The CDs on the display shelves strategically placed next to the check-out line have long been a familiar sight. But what’s this…a table with artfully displayed copies of a new book, a sign encouraging the Starbucks customers to look for this book in local bookstores, and bookmarks with a brief description of the plot and discussion topics relevant to the book. I guess it shouldn’t seem too out of place for me. After all, I met my husband at an art show in a cafe (not Starbucks), and I’ve heard of musicians gigging at the cafe around the corner from where I used to live. The ancient Chinese talk politics in tea houses decorated with traditional Chinese paintings and calligraphy, and the Japanese had geisha’s songs and dances in their tea houses, too.
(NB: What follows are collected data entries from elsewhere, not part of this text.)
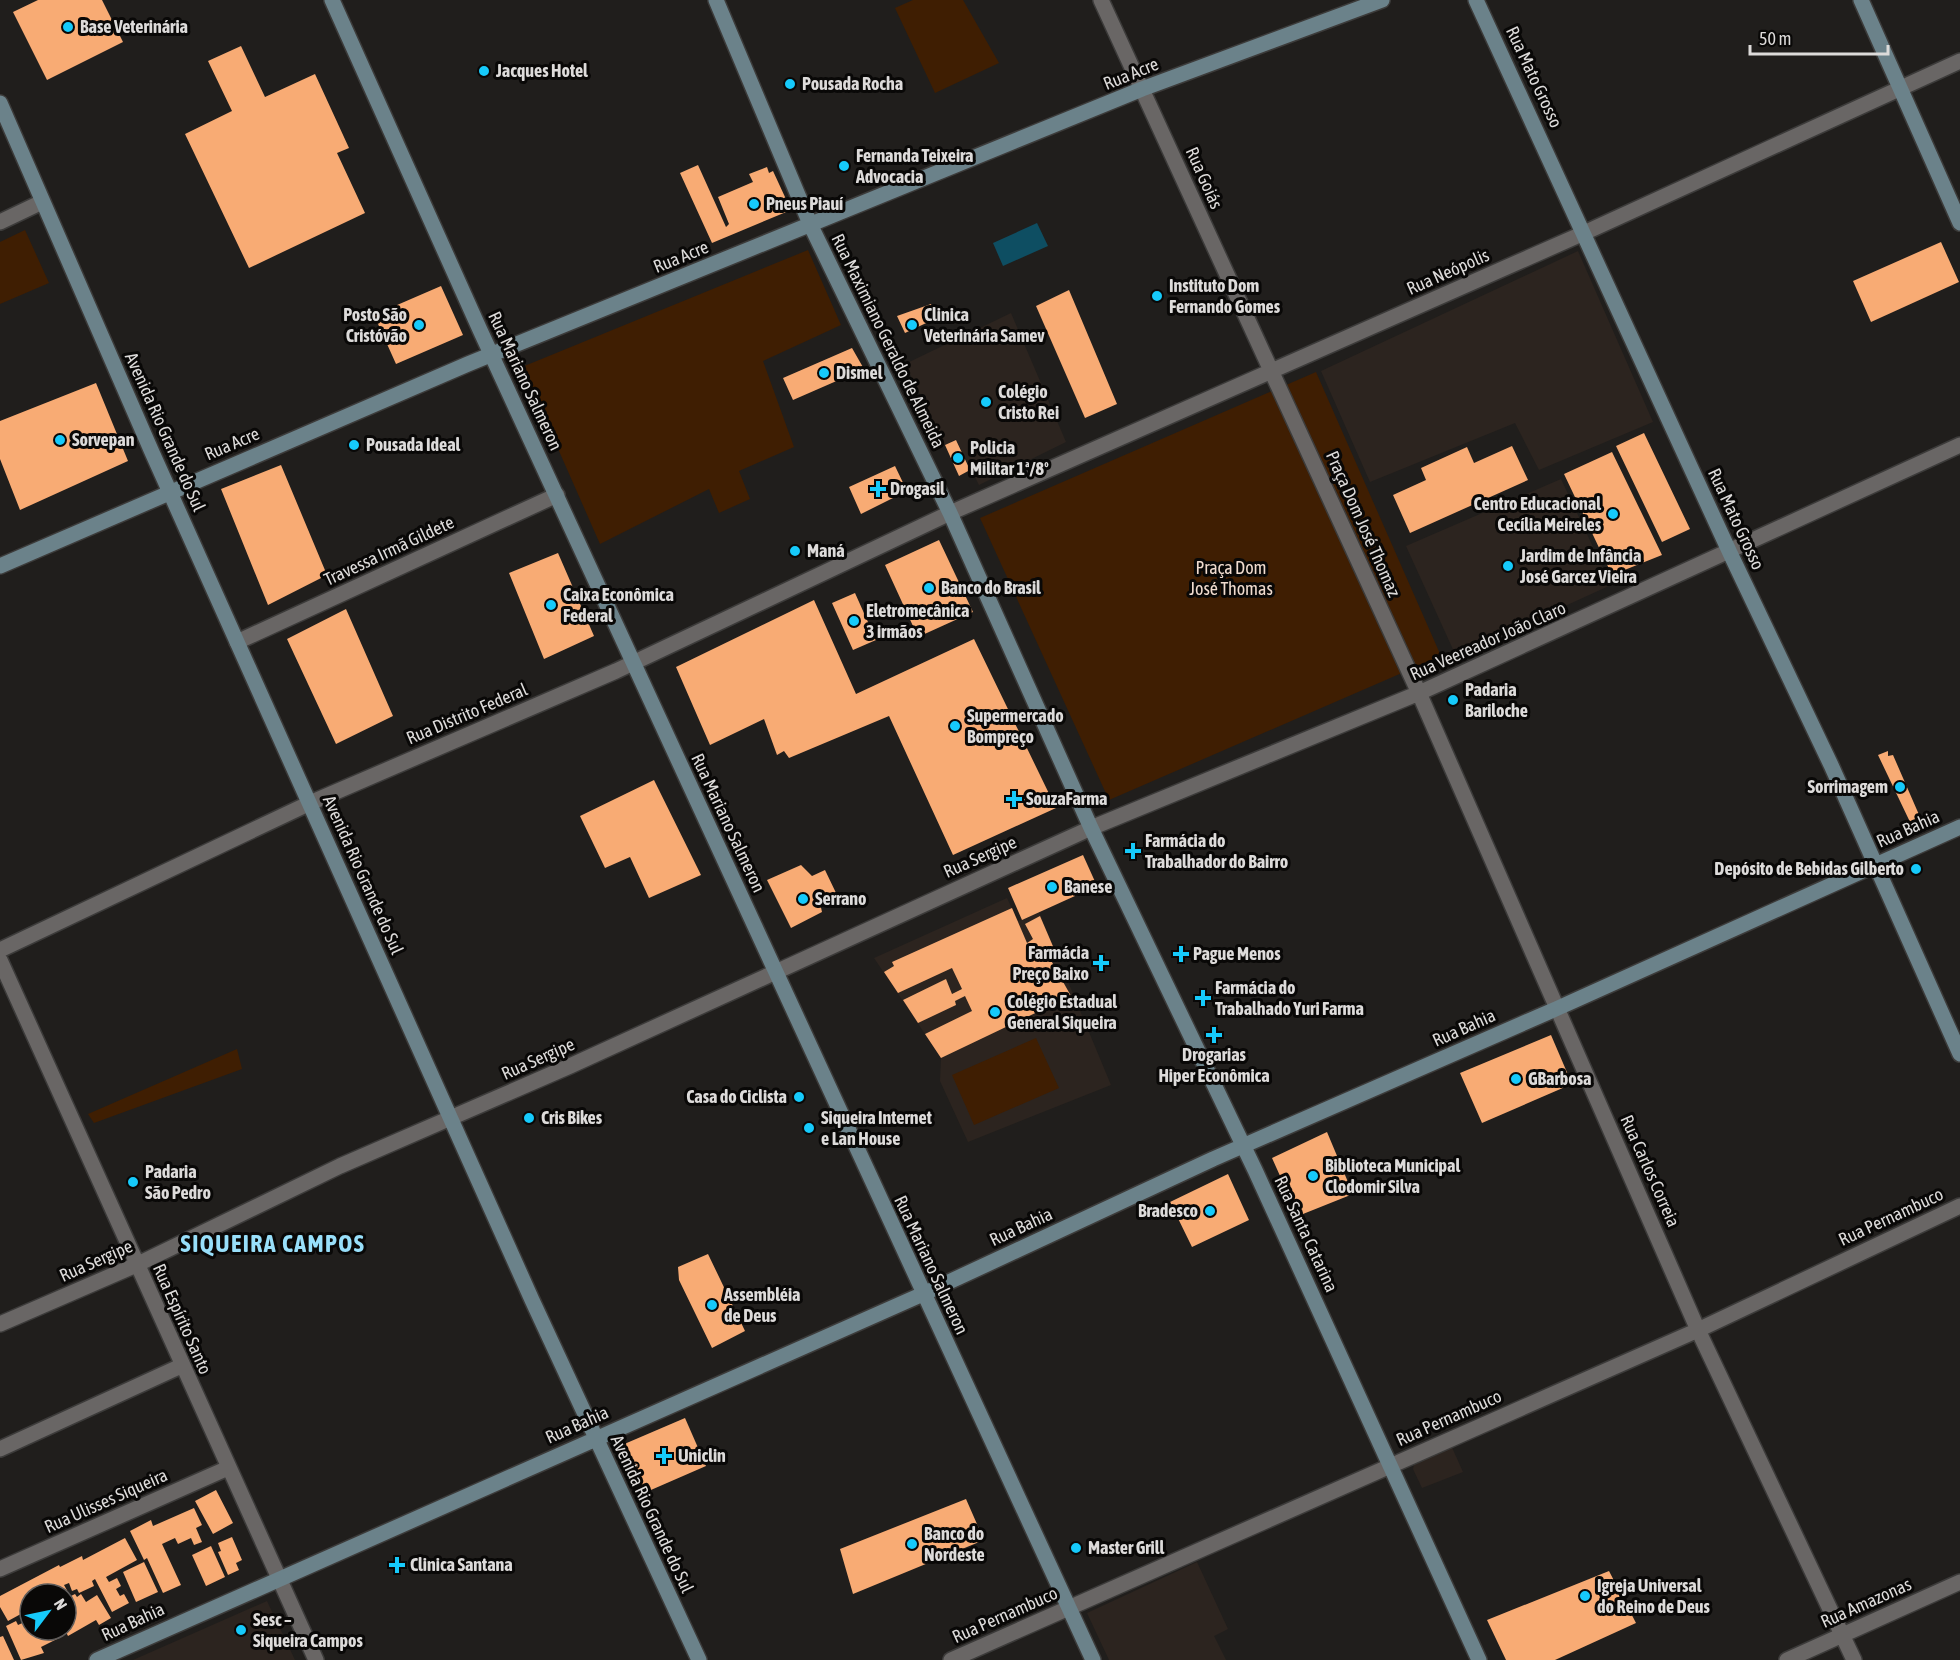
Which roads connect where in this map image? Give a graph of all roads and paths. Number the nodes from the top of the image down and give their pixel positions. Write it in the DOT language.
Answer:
graph roads {
  1 [pos="332,0"];
  2 [pos="716,0"];
  3 [pos="1101,0"];
  4 [pos="1382,0"];
  5 [pos="1476,0"];
  6 [pos="1861,0"];
  7 [pos="1960,62"];
  8 [pos="1142,89"];
  9 [pos="1899,89"];
  10 [pos="0,103"];
  11 [pos="42,201"];
  12 [pos="0,222"];
  13 [pos="1960,223"];
  14 [pos="811,226"];
  15 [pos="1584,233"];
  16 [pos="491,354"];
  17 [pos="1273,370"];
  18 [pos="1960,445"];
  19 [pos="171,491"];
  20 [pos="557,495"];
  21 [pos="950,513"];
  22 [pos="1730,553"];
  23 [pos="0,566"];
  24 [pos="237,642"];
  25 [pos="633,662"];
  26 [pos="1419,693"];
  27 [pos="310,802"];
  28 [pos="1960,827"];
  29 [pos="1091,828"];
  30 [pos="1876,864"];
  31 [pos="0,950"];
  32 [pos="0,960"];
  33 [pos="774,971"];
  34 [pos="1558,1008"];
  35 [pos="1960,1054"];
  36 [pos="451,1118"];
  37 [pos="1244,1146"];
  38 [pos="1960,1206"];
  39 [pos="136,1265"];
  40 [pos="923,1294"];
  41 [pos="0,1324"];
  42 [pos="1698,1329"];
  43 [pos="181,1366"];
  44 [pos="595,1438"];
  45 [pos="0,1449"];
  46 [pos="1391,1464"];
  47 [pos="228,1468"];
  48 [pos="0,1569"];
  49 [pos="280,1581"];
  50 [pos="1960,1582"];
  51 [pos="1069,1607"];
  52 [pos="1843,1635"];
  53 [pos="97,1660"];
  54 [pos="316,1660"];
  55 [pos="699,1660"];
  56 [pos="951,1660"];
  57 [pos="1093,1660"];
  58 [pos="1479,1660"];
  59 [pos="1787,1660"];
  60 [pos="1854,1660"];
  1 -- 16 [label="main road, Rua Mariano Salmeron"];
  2 -- 14 [label="main road, Rua Maximiano Geraldo de Almeida"];
  3 -- 8 [label="street, Rua Goiás"];
  4 -- 8 [label="main road, Rua Acre"];
  5 -- 15 [label="main road, Rua Mato Grosso"];
  6 -- 9 [label="main road"];
  7 -- 9 [label="street, Rua Neópolis"];
  8 -- 14 [label="main road, Rua Acre"];
  8 -- 17 [label="street, Rua Goiás"];
  9 -- 13 [label="main road"];
  9 -- 15 [label="street, Rua Neópolis"];
  10 -- 11 [label="main road, Avenida Rio Grande do Sul"];
  11 -- 12 [label="street"];
  11 -- 19 [label="main road, Avenida Rio Grande do Sul"];
  14 -- 16 [label="main road, Rua Acre"];
  14 -- 21 [label="main road, Rua Maximiano Geraldo de Almeida"];
  15 -- 17 [label="street, Rua Neópolis"];
  15 -- 22 [label="main road, Rua Mato Grosso"];
  16 -- 19 [label="main road, Rua Acre"];
  16 -- 20 [label="main road, Rua Mariano Salmeron"];
  17 -- 21 [label="street, Rua Neópolis"];
  17 -- 26 [label="street, Praça Dom José Thomaz"];
  18 -- 22 [label="street, Rua Veereador João Claro"];
  19 -- 23 [label="main road, Rua Acre"];
  19 -- 24 [label="main road, Avenida Rio Grande do Sul"];
  20 -- 24 [label="street, Travessa Irmã Gildete"];
  20 -- 25 [label="main road, Rua Mariano Salmeron"];
  21 -- 25 [label="street, Rua Distrito Federal"];
  21 -- 29 [label="main road, Rua Maximiano Geraldo de Almeida"];
  22 -- 26 [label="street, Rua Veereador João Claro"];
  22 -- 30 [label="main road, Rua Mato Grosso"];
  24 -- 27 [label="main road, Avenida Rio Grande do Sul"];
  25 -- 27 [label="street, Rua Distrito Federal"];
  25 -- 33 [label="main road, Rua Mariano Salmeron"];
  26 -- 29 [label="street, Rua Veereador João Claro"];
  26 -- 34 [label="street, Rua Carlos Correia"];
  27 -- 31 [label="street, Rua Distrito Federal"];
  27 -- 36 [label="main road, Avenida Rio Grande do Sul"];
  28 -- 30 [label="main road, Rua Bahia"];
  29 -- 33 [label="street, Rua Sergipe"];
  29 -- 37 [label="main road, Rua Santa Catarina"];
  30 -- 34 [label="main road, Rua Bahia"];
  30 -- 35 [label="main road, Rua Mato Grosso"];
  32 -- 39 [label="street, Rua Espírito Santo"];
  33 -- 36 [label="street, Rua Sergipe"];
  33 -- 40 [label="main road, Rua Mariano Salmeron"];
  34 -- 37 [label="main road, Rua Bahia"];
  34 -- 42 [label="street, Rua Carlos Correia"];
  36 -- 39 [label="street, Rua Sergipe"];
  36 -- 44 [label="main road, Avenida Rio Grande do Sul"];
  37 -- 40 [label="main road, Rua Bahia"];
  37 -- 46 [label="main road, Rua Santa Catarina"];
  38 -- 42 [label="street, Rua Pernambuco"];
  39 -- 41 [label="street, Rua Sergipe"];
  39 -- 43 [label="street, Rua Espírito Santo"];
  40 -- 44 [label="main road, Rua Bahia"];
  40 -- 51 [label="main road, Rua Mariano Salmeron"];
  42 -- 46 [label="street, Rua Pernambuco"];
  42 -- 52 [label="street, Rua Carlos Correia"];
  43 -- 45 [label="street"];
  43 -- 47 [label="street, Rua Espírito Santo"];
  44 -- 49 [label="main road, Rua Bahia"];
  44 -- 55 [label="main road, Avenida Rio Grande do Sul"];
  46 -- 51 [label="street, Rua Pernambuco"];
  46 -- 58 [label="main road, Rua Santa Catarina"];
  47 -- 48 [label="street, Rua Ulisses Siqueira"];
  47 -- 49 [label="street, Rua Espírito Santo"];
  49 -- 53 [label="main road, Rua Bahia"];
  49 -- 54 [label="street, Rua Espírito Santo"];
  50 -- 52 [label="street, Rua Amazonas"];
  51 -- 56 [label="street, Rua Pernambuco"];
  51 -- 57 [label="main road, Rua Mariano Salmeron"];
  52 -- 59 [label="street, Rua Amazonas"];
  52 -- 60 [label="street, Rua Carlos Correia"];
}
It is then not too surprising that the western coffee houses also present themselves as the ushers of fine taste. And why not? Judging from people I meet in these places, drinking a cup of Joe is usually not an end in itself; rather, people with their cafe mocha or latte are engrossed in their books and newspapers, with legs crossed British style or curling up on the eggplant colored sofa. Drinking a favorite drink, listening to music, and reading are perfect companions. And Starbucks has narrowed down the choices for its customers.

Affiliate marketing after all is very popular these days. We trust the suggestions of someone we already like. The hair products my hairdresser recommended tend to be the ones I reach for on the store shelves. Starbucks likewise has boosted CD sales and raised the profiles of lesser known musicians. It’s mutually beneficial for the cafe and the artists – in fact, for Starbucks customers as well. We don’t have to read the books they recommend. But at least we know before we pick up the books who the target audience is.